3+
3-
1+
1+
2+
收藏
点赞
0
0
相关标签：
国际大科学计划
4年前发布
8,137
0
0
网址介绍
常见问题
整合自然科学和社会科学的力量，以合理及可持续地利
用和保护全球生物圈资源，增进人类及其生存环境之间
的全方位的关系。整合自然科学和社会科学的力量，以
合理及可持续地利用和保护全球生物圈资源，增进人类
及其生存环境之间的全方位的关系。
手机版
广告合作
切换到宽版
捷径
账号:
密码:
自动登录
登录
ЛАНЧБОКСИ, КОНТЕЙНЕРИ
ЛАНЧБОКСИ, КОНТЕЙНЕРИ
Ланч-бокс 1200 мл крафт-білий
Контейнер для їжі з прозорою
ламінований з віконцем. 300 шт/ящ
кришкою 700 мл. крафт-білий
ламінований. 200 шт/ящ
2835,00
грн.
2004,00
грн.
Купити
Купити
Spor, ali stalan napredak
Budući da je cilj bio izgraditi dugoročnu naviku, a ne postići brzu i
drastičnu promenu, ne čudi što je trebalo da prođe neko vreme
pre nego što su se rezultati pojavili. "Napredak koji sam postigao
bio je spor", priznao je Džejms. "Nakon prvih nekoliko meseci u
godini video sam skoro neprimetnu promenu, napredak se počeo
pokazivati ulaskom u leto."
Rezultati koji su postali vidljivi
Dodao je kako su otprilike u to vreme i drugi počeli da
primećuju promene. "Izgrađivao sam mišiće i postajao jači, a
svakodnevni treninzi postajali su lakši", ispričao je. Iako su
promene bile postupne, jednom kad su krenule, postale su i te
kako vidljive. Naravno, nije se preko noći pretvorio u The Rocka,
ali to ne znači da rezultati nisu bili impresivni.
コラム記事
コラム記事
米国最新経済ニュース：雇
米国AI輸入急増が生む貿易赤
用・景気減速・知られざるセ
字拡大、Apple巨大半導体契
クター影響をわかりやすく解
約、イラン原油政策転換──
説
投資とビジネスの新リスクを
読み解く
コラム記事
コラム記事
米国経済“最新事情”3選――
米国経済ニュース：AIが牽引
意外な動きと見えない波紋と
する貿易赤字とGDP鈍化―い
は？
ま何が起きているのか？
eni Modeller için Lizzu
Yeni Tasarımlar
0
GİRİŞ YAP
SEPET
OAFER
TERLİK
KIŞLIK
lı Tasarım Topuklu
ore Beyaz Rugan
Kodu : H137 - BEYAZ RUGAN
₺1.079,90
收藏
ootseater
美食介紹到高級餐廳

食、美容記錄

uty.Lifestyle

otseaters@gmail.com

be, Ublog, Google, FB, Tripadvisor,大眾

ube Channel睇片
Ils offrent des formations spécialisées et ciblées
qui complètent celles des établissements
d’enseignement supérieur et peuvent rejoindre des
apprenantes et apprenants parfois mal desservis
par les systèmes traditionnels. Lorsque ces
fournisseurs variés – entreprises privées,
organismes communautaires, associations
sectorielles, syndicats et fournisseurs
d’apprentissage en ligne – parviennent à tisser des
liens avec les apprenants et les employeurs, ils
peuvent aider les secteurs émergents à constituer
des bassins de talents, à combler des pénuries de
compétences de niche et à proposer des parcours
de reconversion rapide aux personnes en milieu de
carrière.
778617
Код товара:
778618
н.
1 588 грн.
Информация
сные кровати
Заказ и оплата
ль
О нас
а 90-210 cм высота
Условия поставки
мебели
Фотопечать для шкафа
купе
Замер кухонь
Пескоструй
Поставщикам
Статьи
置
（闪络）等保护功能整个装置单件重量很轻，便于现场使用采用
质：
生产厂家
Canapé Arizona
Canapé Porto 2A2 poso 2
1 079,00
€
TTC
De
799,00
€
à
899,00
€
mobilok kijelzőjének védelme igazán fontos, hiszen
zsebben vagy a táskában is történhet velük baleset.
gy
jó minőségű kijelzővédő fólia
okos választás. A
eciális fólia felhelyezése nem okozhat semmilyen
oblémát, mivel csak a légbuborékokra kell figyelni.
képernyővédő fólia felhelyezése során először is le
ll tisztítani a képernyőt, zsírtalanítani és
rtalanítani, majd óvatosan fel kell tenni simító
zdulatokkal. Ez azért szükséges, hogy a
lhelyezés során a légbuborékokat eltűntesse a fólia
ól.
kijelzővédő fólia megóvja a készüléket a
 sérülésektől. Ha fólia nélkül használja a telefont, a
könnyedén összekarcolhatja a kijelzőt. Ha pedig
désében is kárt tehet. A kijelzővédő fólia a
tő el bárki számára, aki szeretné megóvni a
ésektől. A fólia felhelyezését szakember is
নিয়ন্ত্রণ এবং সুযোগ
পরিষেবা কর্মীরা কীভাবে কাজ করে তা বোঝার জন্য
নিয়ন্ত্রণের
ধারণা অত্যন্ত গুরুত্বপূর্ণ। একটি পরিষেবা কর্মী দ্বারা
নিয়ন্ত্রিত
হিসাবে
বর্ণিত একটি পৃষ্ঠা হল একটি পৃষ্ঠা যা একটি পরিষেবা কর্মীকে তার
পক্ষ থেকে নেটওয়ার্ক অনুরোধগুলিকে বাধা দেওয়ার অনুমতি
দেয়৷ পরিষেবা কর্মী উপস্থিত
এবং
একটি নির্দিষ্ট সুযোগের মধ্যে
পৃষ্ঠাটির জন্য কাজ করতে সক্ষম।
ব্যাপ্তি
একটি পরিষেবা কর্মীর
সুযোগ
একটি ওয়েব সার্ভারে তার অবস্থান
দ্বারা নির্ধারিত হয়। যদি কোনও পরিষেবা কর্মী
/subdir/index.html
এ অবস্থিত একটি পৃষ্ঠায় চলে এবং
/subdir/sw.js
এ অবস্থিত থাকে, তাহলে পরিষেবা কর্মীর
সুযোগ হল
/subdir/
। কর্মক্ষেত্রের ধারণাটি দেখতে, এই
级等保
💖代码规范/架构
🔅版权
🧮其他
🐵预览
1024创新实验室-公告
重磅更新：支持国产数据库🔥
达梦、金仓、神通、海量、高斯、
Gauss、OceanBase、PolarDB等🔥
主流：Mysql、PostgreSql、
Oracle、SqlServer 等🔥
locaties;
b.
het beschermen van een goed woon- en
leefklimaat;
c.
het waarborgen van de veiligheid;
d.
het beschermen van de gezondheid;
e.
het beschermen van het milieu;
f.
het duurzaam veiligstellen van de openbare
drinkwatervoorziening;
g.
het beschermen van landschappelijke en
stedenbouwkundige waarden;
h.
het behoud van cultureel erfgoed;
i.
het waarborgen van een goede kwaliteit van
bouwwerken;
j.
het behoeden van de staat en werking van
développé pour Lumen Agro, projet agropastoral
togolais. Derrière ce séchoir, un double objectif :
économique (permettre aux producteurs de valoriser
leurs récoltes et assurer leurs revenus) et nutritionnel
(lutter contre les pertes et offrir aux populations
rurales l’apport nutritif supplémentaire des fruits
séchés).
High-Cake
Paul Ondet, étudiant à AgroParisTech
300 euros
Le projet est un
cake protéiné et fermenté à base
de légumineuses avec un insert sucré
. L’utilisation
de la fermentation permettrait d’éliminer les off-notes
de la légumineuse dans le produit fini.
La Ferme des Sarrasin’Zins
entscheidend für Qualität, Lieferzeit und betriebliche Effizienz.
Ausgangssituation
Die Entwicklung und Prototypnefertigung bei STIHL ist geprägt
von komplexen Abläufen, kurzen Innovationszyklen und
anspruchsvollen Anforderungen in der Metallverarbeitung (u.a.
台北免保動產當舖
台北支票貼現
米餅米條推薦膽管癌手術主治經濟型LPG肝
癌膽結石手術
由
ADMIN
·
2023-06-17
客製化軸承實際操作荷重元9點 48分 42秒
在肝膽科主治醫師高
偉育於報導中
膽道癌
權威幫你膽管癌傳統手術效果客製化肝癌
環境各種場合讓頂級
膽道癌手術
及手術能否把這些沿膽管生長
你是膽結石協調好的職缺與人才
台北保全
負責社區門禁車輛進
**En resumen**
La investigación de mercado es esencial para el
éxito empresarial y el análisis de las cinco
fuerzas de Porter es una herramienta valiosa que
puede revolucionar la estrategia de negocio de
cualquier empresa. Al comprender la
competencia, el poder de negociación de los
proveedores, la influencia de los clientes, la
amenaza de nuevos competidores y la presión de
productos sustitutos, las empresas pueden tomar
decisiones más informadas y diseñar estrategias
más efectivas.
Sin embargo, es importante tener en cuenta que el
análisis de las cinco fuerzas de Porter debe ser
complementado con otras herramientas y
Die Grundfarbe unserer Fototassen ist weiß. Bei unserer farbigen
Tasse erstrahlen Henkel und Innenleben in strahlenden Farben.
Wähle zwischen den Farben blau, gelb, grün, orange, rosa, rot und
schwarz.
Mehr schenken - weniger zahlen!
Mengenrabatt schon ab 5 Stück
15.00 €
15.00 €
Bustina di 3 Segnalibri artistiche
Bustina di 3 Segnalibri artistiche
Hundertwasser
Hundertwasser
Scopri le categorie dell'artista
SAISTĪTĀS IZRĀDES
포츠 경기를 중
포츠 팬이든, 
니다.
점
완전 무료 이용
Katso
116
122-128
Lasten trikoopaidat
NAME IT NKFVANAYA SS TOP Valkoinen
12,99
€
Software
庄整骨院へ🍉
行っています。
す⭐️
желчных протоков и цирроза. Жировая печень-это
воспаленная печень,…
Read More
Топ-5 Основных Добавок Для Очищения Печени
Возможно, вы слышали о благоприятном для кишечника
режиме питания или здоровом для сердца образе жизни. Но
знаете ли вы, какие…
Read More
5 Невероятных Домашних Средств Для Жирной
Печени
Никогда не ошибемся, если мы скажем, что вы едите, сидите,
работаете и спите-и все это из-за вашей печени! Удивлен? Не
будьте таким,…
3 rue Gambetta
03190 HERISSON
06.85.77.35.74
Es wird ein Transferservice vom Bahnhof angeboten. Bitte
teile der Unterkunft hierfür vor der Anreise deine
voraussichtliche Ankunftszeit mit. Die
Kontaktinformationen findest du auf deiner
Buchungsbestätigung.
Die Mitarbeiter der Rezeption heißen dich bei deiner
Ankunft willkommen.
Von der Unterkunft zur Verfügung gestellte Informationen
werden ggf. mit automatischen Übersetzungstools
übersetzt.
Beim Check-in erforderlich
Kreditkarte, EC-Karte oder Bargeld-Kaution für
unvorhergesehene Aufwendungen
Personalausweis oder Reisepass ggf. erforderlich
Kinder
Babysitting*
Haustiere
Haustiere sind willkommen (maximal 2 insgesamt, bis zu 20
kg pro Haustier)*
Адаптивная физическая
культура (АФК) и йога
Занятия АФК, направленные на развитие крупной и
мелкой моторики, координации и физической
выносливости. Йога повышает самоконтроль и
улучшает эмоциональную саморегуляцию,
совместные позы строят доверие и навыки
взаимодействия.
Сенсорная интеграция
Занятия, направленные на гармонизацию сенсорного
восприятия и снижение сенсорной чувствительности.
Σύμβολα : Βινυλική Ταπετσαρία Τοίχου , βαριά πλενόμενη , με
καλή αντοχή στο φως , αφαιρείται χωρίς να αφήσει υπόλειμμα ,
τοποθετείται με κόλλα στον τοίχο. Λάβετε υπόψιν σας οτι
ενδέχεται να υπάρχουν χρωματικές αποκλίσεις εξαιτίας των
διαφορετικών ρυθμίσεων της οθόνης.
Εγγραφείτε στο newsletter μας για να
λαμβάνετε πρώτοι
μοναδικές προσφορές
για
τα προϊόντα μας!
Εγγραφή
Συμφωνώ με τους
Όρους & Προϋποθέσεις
• • •
▶ Written task
Retype the lines starting at the line that contains "otseaters@gmail.com" and stopping after the line that contains "be, Ublog, Google, FB, Tripadvisor,大眾".

▶ Result for this task
otseaters@gmail.com

be, Ublog, Google, FB, Tripadvisor,大眾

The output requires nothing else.